Required action - Your answer must consist of the records below, reproduced exactly, with every picture removed.

Records supplied -
----

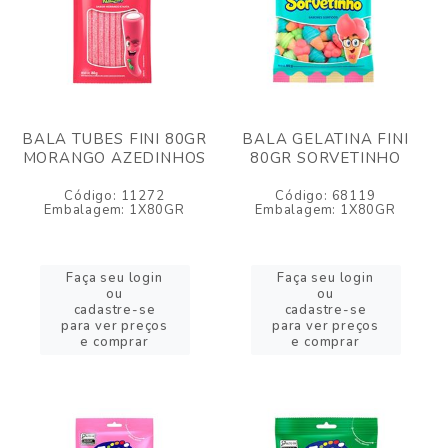
BALA TUBES FINI 80GR
BALA GELATINA FINI
MORANGO AZEDINHOS
80GR SORVETINHO
Código: 11272
Código: 68119
Embalagem: 1X80GR
Embalagem: 1X80GR
Faça seu login
Faça seu login
ou
ou
cadastre-se
cadastre-se
para ver preços
para ver preços
e comprar
e comprar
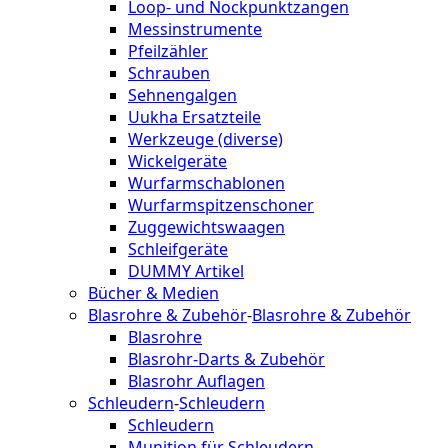
Loop- und Nockpunktzangen
Messinstrumente
Pfeilzähler
Schrauben
Sehnengalgen
Uukha Ersatzteile
Werkzeuge (diverse)
Wickelgeräte
Wurfarmschablonen
Wurfarmspitzenschoner
Zuggewichtswaagen
Schleifgeräte
DUMMY Artikel
Bücher & Medien
Blasrohre & Zubehör
-
Blasrohre & Zubehör
Blasrohre
Blasrohr-Darts & Zubehör
Blasrohr Auflagen
Schleudern
-
Schleudern
Schleudern
Munition für Schleudern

----

Expected answer -
BALA TUBES FINI 80GR
BALA GELATINA FINI
MORANGO AZEDINHOS
80GR SORVETINHO
Código: 11272
Código: 68119
Embalagem: 1X80GR
Embalagem: 1X80GR
Faça seu login
Faça seu login
ou
ou
cadastre-se
cadastre-se
para ver preços
para ver preços
e comprar
e comprar
Loop- und Nockpunktzangen
Messinstrumente
Pfeilzähler
Schrauben
Sehnengalgen
Uukha Ersatzteile
Werkzeuge (diverse)
Wickelgeräte
Wurfarmschablonen
Wurfarmspitzenschoner
Zuggewichtswaagen
Schleifgeräte
DUMMY Artikel
Bücher & Medien
Blasrohre & Zubehör
-
Blasrohre & Zubehör
Blasrohre
Blasrohr-Darts & Zubehör
Blasrohr Auflagen
Schleudern
-
Schleudern
Schleudern
Munition für Schleudern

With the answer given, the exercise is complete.